- _Task requirements_: Please reproduce word for word the part of the archbishop's biography that begins at the words "Peter Chung Soon-taick" and stops after "Administrator of Pyongyang.".

Top of Source document

South Korean Catholic bishop (born 1961)

Peter Chung Soon-taick (born 5 August 1961) is a South Korean prelate of the Catholic Church. Since December 2021, he has been the Metropolitan Archbishop of Seoul and Apostolic Administrator of Pyongyang.

== Biography ==

=== Early life ===
Chung was born on 5 August 1961 in Daegu, South Korea. In 1983 he began his studies in the Department of Industrial Chemistry at Seoul National University's College of Engineering, earning his degree in 1986. He studied at the Songsin Theological Campus of the Catholic University of Korea. He entered the novitiate of the Order of Discalced Carmelites of Korea from 1986 to 1992. On 25 January 1992, he took his perpetual vows.

=== Priest ===
Chung was ordained a Carmelite priest on 16 July 1992. He then earned a master's degree in Sacred Scripture at the Pontifical Biblical Institute. From 2005 to 2008, he served as Provincial Definitor of the Order of Discalced Carmelites of Korea and Vice-master of Incheon monastery and from 2008 to 2009, he served as the first Definitor of the Order of Discalced Carmelites of Korea and served as the Definitor General of the Order of Discalced Carmelites in Rome for the Far East and Oceania from 2009 to 2013.

Bottom of Source document
Top of Provided material

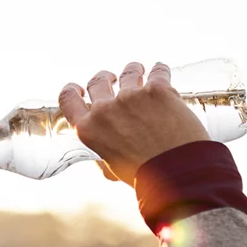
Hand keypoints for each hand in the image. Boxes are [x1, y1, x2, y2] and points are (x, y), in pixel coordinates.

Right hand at [58, 62, 209, 185]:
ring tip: (140, 72)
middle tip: (113, 79)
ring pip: (128, 71)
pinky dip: (159, 70)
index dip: (72, 90)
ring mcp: (131, 97)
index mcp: (90, 130)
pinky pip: (157, 70)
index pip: (69, 100)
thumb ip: (103, 154)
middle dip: (105, 78)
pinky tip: (161, 71)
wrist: (177, 173)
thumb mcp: (113, 168)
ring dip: (133, 71)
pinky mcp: (157, 89)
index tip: (79, 88)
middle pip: (97, 81)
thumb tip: (102, 154)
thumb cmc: (146, 176)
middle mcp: (105, 110)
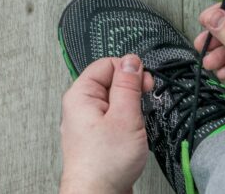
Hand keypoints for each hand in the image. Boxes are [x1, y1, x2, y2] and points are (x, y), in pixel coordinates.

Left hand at [59, 55, 154, 193]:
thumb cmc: (105, 163)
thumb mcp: (124, 117)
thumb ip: (128, 86)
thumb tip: (131, 61)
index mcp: (81, 95)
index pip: (106, 64)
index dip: (128, 70)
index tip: (144, 83)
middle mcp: (80, 107)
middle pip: (110, 82)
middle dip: (131, 91)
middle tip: (144, 104)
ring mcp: (87, 123)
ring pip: (114, 102)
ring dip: (130, 109)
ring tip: (135, 126)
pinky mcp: (96, 138)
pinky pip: (113, 119)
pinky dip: (126, 123)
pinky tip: (132, 136)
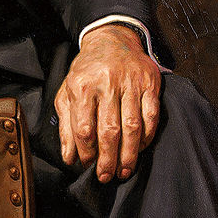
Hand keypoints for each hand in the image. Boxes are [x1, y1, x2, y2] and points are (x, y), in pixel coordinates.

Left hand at [54, 25, 160, 182]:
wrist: (111, 40)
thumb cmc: (87, 71)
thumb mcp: (67, 92)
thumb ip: (66, 125)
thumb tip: (68, 157)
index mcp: (82, 85)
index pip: (84, 128)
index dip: (86, 152)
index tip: (88, 166)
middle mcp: (106, 83)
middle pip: (109, 131)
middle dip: (108, 159)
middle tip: (107, 176)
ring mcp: (130, 82)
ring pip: (132, 126)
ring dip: (129, 154)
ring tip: (124, 170)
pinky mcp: (149, 83)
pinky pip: (151, 115)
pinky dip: (147, 137)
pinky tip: (140, 149)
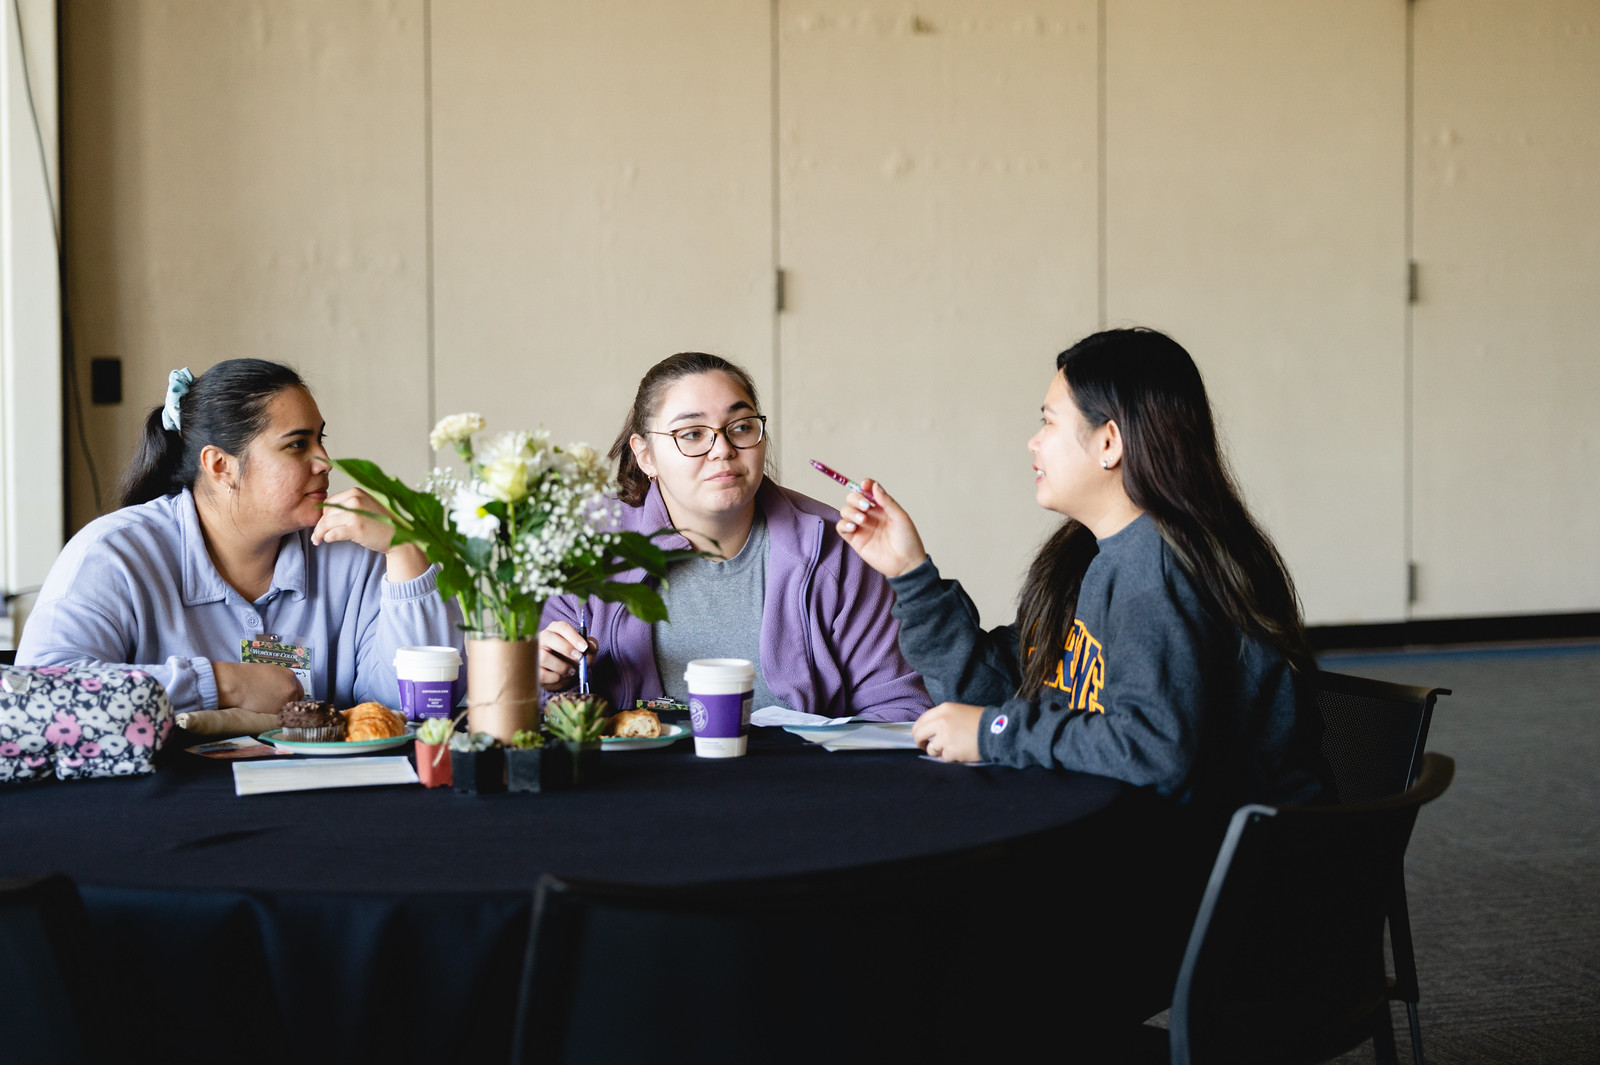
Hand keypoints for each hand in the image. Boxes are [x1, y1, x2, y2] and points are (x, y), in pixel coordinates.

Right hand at [212, 660, 303, 714]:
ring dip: (278, 709)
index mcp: (289, 676)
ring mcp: (286, 701)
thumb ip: (279, 680)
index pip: (297, 689)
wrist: (235, 684)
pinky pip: (278, 716)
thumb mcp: (268, 671)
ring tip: (263, 705)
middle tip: (272, 703)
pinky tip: (260, 710)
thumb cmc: (245, 676)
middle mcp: (291, 688)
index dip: (289, 694)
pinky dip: (271, 716)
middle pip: (294, 700)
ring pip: (286, 710)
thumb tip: (280, 687)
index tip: (283, 697)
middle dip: (285, 702)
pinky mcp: (277, 712)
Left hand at [313, 488, 428, 580]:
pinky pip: (333, 533)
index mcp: (356, 492)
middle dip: (319, 525)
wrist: (400, 537)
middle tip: (317, 536)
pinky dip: (327, 538)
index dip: (323, 516)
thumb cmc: (383, 524)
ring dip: (319, 533)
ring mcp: (356, 514)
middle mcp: (355, 500)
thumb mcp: (366, 506)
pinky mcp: (356, 528)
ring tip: (317, 540)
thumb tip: (324, 514)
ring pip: (326, 523)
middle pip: (325, 513)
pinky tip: (327, 541)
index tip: (322, 525)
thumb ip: (348, 505)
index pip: (329, 503)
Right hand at [538, 622, 596, 690]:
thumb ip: (591, 645)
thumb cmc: (573, 658)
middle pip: (549, 638)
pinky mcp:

Bottom of Provided material

- _Exercise result_:
Peter Chung Soon-taick (born 5 August 1961) is a South Korean prelate of the Catholic Church. Since December 2021, he has been the Metropolitan Archbishop of Seoul and Apostolic Administrator of Pyongyang.